> **AIM OF THE EXERCISE**
Reproduce every entry precisely as written.

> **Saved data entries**
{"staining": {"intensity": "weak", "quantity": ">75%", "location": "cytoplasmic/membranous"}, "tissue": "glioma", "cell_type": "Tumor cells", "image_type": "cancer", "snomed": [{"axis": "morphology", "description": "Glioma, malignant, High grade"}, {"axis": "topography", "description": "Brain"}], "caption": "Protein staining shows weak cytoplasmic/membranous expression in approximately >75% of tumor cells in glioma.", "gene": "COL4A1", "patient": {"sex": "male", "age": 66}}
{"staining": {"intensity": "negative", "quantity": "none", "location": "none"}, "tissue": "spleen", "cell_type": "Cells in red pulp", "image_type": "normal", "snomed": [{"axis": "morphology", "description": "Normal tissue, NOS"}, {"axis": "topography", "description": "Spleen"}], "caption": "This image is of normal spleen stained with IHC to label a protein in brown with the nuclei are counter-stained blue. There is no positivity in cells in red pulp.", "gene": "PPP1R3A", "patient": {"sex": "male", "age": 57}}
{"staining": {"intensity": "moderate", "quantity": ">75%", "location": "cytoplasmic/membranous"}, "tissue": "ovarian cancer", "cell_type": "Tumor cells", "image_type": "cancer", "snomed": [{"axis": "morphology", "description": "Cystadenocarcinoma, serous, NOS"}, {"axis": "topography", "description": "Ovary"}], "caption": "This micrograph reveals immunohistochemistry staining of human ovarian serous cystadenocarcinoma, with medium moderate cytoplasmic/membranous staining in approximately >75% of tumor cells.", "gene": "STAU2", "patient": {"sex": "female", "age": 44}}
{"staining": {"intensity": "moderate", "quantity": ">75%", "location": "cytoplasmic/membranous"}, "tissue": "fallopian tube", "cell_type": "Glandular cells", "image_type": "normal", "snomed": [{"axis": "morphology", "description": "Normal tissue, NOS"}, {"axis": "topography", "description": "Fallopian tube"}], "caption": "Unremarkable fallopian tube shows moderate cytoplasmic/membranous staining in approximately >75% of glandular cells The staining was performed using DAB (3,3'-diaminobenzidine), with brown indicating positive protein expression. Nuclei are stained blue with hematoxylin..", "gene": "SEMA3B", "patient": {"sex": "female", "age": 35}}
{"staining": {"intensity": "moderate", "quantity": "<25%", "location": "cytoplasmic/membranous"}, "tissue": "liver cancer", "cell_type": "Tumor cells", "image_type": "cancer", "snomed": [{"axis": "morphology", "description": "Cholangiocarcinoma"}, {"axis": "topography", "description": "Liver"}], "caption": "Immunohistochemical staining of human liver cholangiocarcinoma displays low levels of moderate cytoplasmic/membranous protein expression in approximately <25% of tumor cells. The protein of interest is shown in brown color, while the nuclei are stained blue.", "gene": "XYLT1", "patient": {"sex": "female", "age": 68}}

> **TASK OUTPUT**
{"staining": {"intensity": "weak", "quantity": ">75%", "location": "cytoplasmic/membranous"}, "tissue": "glioma", "cell_type": "Tumor cells", "image_type": "cancer", "snomed": [{"axis": "morphology", "description": "Glioma, malignant, High grade"}, {"axis": "topography", "description": "Brain"}], "caption": "Protein staining shows weak cytoplasmic/membranous expression in approximately >75% of tumor cells in glioma.", "gene": "COL4A1", "patient": {"sex": "male", "age": 66}}
{"staining": {"intensity": "negative", "quantity": "none", "location": "none"}, "tissue": "spleen", "cell_type": "Cells in red pulp", "image_type": "normal", "snomed": [{"axis": "morphology", "description": "Normal tissue, NOS"}, {"axis": "topography", "description": "Spleen"}], "caption": "This image is of normal spleen stained with IHC to label a protein in brown with the nuclei are counter-stained blue. There is no positivity in cells in red pulp.", "gene": "PPP1R3A", "patient": {"sex": "male", "age": 57}}
{"staining": {"intensity": "moderate", "quantity": ">75%", "location": "cytoplasmic/membranous"}, "tissue": "ovarian cancer", "cell_type": "Tumor cells", "image_type": "cancer", "snomed": [{"axis": "morphology", "description": "Cystadenocarcinoma, serous, NOS"}, {"axis": "topography", "description": "Ovary"}], "caption": "This micrograph reveals immunohistochemistry staining of human ovarian serous cystadenocarcinoma, with medium moderate cytoplasmic/membranous staining in approximately >75% of tumor cells.", "gene": "STAU2", "patient": {"sex": "female", "age": 44}}
{"staining": {"intensity": "moderate", "quantity": ">75%", "location": "cytoplasmic/membranous"}, "tissue": "fallopian tube", "cell_type": "Glandular cells", "image_type": "normal", "snomed": [{"axis": "morphology", "description": "Normal tissue, NOS"}, {"axis": "topography", "description": "Fallopian tube"}], "caption": "Unremarkable fallopian tube shows moderate cytoplasmic/membranous staining in approximately >75% of glandular cells The staining was performed using DAB (3,3'-diaminobenzidine), with brown indicating positive protein expression. Nuclei are stained blue with hematoxylin..", "gene": "SEMA3B", "patient": {"sex": "female", "age": 35}}
{"staining": {"intensity": "moderate", "quantity": "<25%", "location": "cytoplasmic/membranous"}, "tissue": "liver cancer", "cell_type": "Tumor cells", "image_type": "cancer", "snomed": [{"axis": "morphology", "description": "Cholangiocarcinoma"}, {"axis": "topography", "description": "Liver"}], "caption": "Immunohistochemical staining of human liver cholangiocarcinoma displays low levels of moderate cytoplasmic/membranous protein expression in approximately <25% of tumor cells. The protein of interest is shown in brown color, while the nuclei are stained blue.", "gene": "XYLT1", "patient": {"sex": "female", "age": 68}}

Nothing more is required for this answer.